That was the good news Friday, according to Bank of America -- but here's the bad news: Even Canopy Growth stock isn't priced cheaply enough to be particularly profitable for investors, and that's why Bank of America downgraded it.
Canopy Growth stock is both "best positioned among Canadian producers to enter the U.S. upon federal legalization," writes TheFly.com, reporting on Bank of America's note Friday morning. It's also a stock with long-term growth potential, argues the bank's analyst. Nevertheless, Canopy's growth rates appear to be "lagging" right now, and so is the company's profitability. In the analyst's opinion, Canopy's promise to achieve positive earnings before interest, taxes, depreciation, and amortization (EBITDA) by the end of its fiscal 2022 (which will end March 31, 2022) are predicated on the company reaching sales targets that it may actually miss.
For all of these reasons, BofA feels it can no longer defend its prior $33.88 price target on the stock, nor its former buy rating. So it downgraded Canopy shares to neutral with a $17.50 price target -- barely half the old target. Shares were trading in the $13 to $14 range Friday.
And now here's the really bad news: If Bank of America's analyst feels that Canopy Growth is the best marijuana stock out there, but can't even recommend buying it, what does that imply about all the other marijuana stocks that the analyst feels are inferior to Canopy Growth?
Doesn't it suggest that investors should stay away from the entire cannabis sector?
It might not seem fair to paint the whole industry with a broad brush in this manner.

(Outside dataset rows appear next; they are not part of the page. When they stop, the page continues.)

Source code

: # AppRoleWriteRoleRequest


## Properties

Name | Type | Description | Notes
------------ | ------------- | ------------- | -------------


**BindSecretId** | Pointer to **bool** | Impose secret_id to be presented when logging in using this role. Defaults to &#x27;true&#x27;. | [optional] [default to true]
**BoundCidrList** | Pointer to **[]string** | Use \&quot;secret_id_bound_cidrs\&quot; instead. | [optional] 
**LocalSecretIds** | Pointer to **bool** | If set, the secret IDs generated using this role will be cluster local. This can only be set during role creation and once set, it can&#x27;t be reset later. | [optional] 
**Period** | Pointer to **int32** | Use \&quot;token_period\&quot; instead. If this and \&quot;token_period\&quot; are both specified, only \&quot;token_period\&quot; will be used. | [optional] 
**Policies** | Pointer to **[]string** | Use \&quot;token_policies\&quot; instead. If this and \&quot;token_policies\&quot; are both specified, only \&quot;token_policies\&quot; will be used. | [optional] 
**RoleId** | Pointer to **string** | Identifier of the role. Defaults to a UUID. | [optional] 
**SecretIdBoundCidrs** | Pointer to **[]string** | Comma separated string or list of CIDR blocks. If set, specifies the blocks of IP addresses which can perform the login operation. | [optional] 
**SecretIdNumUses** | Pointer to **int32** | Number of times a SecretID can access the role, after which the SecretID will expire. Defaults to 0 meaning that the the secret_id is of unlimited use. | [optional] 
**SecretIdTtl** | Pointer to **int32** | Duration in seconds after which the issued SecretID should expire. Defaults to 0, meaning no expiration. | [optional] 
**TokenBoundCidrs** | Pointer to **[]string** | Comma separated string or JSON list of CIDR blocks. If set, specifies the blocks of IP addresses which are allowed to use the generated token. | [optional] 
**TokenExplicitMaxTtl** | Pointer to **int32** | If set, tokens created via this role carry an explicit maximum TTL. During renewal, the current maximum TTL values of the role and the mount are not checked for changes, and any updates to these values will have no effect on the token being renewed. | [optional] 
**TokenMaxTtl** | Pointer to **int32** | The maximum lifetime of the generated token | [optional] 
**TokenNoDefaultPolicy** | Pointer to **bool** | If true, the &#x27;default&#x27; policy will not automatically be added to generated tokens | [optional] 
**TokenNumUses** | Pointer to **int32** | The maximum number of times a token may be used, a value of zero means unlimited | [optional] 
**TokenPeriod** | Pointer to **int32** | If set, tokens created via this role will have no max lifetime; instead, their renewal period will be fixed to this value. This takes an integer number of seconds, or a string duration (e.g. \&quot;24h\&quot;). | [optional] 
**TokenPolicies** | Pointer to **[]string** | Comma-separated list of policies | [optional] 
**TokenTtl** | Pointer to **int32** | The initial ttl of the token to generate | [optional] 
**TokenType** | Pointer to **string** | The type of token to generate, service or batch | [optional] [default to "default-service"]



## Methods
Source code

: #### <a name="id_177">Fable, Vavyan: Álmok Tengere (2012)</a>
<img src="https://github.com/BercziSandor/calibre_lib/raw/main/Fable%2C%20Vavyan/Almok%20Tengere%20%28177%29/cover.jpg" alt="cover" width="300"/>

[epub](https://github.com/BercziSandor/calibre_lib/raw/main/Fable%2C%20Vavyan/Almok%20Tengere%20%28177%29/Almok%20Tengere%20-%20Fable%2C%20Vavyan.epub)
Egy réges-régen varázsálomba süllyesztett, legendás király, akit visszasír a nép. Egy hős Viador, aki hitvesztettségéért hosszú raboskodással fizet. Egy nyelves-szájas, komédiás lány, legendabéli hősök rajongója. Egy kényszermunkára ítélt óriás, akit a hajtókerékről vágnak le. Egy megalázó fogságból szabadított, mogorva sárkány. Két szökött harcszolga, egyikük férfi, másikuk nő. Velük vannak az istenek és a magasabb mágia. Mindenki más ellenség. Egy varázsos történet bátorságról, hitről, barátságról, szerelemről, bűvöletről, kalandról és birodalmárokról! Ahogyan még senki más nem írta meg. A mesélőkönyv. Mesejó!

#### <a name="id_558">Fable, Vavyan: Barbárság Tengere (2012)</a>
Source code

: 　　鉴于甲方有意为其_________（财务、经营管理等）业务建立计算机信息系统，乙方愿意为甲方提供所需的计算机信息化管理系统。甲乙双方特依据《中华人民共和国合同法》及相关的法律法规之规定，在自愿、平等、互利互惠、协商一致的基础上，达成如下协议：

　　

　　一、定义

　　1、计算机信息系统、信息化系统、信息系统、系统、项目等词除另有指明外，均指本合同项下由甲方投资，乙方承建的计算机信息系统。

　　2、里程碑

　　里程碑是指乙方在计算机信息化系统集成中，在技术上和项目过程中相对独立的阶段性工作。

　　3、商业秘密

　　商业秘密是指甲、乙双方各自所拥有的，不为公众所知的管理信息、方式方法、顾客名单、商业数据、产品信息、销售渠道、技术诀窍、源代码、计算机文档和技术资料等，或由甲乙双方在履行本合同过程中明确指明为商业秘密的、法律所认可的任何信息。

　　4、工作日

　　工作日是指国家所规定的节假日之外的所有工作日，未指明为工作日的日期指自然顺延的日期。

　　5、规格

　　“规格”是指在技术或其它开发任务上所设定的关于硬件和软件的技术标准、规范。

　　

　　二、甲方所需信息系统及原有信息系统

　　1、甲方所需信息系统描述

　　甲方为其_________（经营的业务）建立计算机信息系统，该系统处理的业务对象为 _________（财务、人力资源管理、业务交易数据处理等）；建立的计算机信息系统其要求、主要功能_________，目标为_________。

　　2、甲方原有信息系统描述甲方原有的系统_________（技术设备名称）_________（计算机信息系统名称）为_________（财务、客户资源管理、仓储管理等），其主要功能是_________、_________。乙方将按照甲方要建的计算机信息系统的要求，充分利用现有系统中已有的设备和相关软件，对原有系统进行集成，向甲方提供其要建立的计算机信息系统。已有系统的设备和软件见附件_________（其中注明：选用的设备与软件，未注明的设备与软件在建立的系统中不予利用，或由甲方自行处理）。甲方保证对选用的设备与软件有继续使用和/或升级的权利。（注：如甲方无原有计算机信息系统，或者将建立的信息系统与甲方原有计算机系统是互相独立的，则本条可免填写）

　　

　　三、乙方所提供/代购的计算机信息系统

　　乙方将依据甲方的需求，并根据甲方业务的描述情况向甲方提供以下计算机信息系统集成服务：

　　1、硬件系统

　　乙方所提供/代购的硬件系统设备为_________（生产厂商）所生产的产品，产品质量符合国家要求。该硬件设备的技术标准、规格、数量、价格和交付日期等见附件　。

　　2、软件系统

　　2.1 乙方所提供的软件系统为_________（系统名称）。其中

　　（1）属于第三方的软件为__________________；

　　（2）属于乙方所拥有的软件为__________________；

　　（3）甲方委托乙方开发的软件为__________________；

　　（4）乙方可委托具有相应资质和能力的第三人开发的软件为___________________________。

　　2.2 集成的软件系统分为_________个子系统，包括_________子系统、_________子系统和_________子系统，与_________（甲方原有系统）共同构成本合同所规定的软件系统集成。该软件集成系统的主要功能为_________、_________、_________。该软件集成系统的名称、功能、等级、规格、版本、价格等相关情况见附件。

After all, while some cannabis companies -- Sundial Growers (SNDL 6.27%) for example -- are fully as unprofitable as Canopy Growth, others -- like Green Thumb Industries (GTBIF 11.69%) -- are not only profitable, but generating positive free cash flow as well.
Nevertheless, this does appear to be how investors are interpreting the Canopy downgrade. As of 12:10 p.m. Friday, Canopy Growth shares were down by 4.9%, shares of Sundial were down by 2.5%, and Green Thumb Industries was off by 2.3%.
Oh well. No one ever accused investors of being perfectly rational.